I got out of the car, grabbing my messenger bag out of the passenger seat. I stifled a yawn as I trudged up the steps, but then something tingled up my spine, causing me to pause and look around. There was no one there.
I shrugged it off and walked into the house, down the small foyer that opened straight into the living room, and my body froze when I saw who sat with my dad.
For fuck’s sake, had the alpha actually come to report me to my father? How nosy could he be? He wasn’t one of those alphas that thought omegas were incapable of doing anything, was he? Everyone knew about Nash, his brother’s mate that was building the new development in town. Not to mention his own father.
When I met my dad’s gaze and raised a brow trying to ask him what was going on, a guilty look flashed on his face, and my stomach dropped. He wouldn’t.
Dad looked away, refusing to meet my eyes, and I felt like I would be sick.
“How could you?” I whispered, not even bothering to look in Hunter’s direction. “Why would you tell him? I can’t believe you would do something like that, dad.” I hated the crack in my voice. It pissed me off, but my stupid voice sounded like I was about to cry.
Hunter stood up, but I didn’t even look his way. “It’s not his fault,” he said, “I kind of dragged the information out of him. Please don’t blame him.”
I didn’t acknowledge his words. “You shouldn’t be here. What are you even doing here?” I snapped at him. Even though the stupid butterflies in my belly didn’t agree. “I told you everything was fine. Why can’t you mind your own business.”
“I just came to—” Hunter spoke, but I put my hand up. “I don’t care why you’re here. I told you I was fine yesterday. You had to come to report me to father like I’m some child. Wasn’t it bad enough you talked down to me?”
“I just wanted to talk to you,” Hunter started again.
“Well, I don’t want to speak to you, and I haven’t committed any crimes since the last time I checked, Sherriff which means I don’t have to talk to you. I don’t know what head games you’re trying to play, but they won’t work. Don’t think I haven’t noticed you showing up at the diner all the time, ordering pies and things you can get at your brother’s cafe. Whatever trick or joke or,” I growled, “whatever this is. It won’t work. I’m not interested, so just leave me alone already.”
With that off my chest, I walked as fast as my legs would carry without actually running out of the room. I slammed my bedroom door for good measure. Even though it was a little childish, I didn’t care.
Why wouldn’t the stupid alpha let me be? It felt like every time I turned around, there he was all alpha-y… and muscled and hot… for fuck’s sake, Sage!
I paced back and forth across my room. He wasn’t hot. His face was stupid. Very mature. I was glad I hadn’t once looked him in the eye because now that he knew, I bet the only thing I would see there was pity. I didn’t want his stupid pity. He could shove it where the sun didn’t shine for all I cared.
I was livid. This was my life. My business. And it had absolutely fuck all to do with him.
It felt like the walls of my bedroom were closing in on me. Why couldn’t he have left well enough alone? Why did it have to be him that was there yesterday? Why couldn’t he have just stayed as eye candy that was just out of reach?
“I don’t want him,” I muttered fiercely.
Liar!
I growled and stormed out of the room, going back downstairs; I needed air, and the house felt like it was trying to suffocate me.
I tried to go out the back, but Dad called my name. I sighed and followed his voice to the kitchen. My stomach clenched when I saw Dad was alone, and I called myself twenty kinds of an idiot for being disappointed that he’d left.
“Son, can we talk about this?” my dad asked as soon as I walked in.
“I’d rather not,” I said, folding my arms against my chest. “I think you’ve talked enough for today.” I hated being rude to my Dad, but I couldn’t believe he would betray my trust like that. He knew how I felt about people knowing. What would happen when they found out? And what I’d been through.
I swallowed and shoved the door on those memories shut as hard as possible.
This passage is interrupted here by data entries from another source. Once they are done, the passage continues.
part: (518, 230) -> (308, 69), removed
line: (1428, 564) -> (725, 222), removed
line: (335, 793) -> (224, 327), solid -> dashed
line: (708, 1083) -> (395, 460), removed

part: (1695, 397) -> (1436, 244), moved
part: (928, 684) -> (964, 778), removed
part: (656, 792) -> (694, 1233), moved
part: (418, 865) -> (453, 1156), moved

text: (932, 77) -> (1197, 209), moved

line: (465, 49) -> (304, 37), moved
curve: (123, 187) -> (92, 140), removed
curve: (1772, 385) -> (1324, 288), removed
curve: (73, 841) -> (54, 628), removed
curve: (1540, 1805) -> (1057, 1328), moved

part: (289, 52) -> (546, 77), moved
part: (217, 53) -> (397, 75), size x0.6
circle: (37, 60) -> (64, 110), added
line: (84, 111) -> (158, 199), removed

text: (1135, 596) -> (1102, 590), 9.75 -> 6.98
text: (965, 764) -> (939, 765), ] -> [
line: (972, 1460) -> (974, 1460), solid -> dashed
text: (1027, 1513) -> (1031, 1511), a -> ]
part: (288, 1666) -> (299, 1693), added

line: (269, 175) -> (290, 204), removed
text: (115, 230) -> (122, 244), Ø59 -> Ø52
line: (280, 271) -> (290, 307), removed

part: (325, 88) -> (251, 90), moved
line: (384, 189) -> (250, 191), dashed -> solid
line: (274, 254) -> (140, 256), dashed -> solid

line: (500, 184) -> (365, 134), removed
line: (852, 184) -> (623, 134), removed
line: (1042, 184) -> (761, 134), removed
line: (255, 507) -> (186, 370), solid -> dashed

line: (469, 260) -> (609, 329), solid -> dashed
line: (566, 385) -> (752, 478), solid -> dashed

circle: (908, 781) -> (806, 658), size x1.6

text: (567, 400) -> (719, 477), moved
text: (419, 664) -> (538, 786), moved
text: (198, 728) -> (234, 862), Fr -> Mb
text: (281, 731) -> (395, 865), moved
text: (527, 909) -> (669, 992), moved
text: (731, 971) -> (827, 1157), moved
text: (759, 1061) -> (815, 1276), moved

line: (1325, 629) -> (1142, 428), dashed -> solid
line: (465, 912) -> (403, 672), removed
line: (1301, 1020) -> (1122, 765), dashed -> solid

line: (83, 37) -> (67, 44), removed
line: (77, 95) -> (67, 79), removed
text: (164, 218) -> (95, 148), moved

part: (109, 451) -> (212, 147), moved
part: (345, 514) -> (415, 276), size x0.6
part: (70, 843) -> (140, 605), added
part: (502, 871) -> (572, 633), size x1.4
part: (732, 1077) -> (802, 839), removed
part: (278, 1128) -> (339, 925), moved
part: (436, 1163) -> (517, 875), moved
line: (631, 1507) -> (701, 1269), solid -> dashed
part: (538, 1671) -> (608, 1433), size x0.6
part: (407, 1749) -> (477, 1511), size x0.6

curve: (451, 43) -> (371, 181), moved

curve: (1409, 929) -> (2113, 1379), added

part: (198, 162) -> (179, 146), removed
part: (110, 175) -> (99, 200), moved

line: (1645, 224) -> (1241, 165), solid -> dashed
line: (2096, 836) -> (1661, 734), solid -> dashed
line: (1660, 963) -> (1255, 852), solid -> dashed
“I don’t understand,” I swallowed down the tightness in my throat. “Why did you have to tell him? I can’t believe you did that.” I trusted my parents with my life. They were always there for me. Never ever made me feel like I was less than, so why would Dad break my trust like this.
“Son, If you would just let me explain—”
I sighed, “I love you, dad, but I just need some time to think.”
I didn’t wait for a response; I turned and left out the double doors that led to the patio and down the steps. I kept walking until I got to the brook that ran along the far property line. It was peaceful, and the sound of the water rolling over the stones down the stream soothed my soul.
I sat on the rock facing the mountains and took several deep breaths trying to center myself. Something inside called to me to glance back toward the house. In the distance, I could see his car, parked there like he’d stopped and was waiting for something.
Not for you. Probably got a phone call or something.
I pressed my fist against my eyes and sighed. Of all the alphas in Asheville, I had to notice him. Every time he was close, my bear purred or yipped. And I wanted to jump in his arms or something equally stupid. Why did he make me wish for things I’d come to terms with never having? I knew better than to notice someone like him. If anyone was the definition of out of my league, it was Hunter.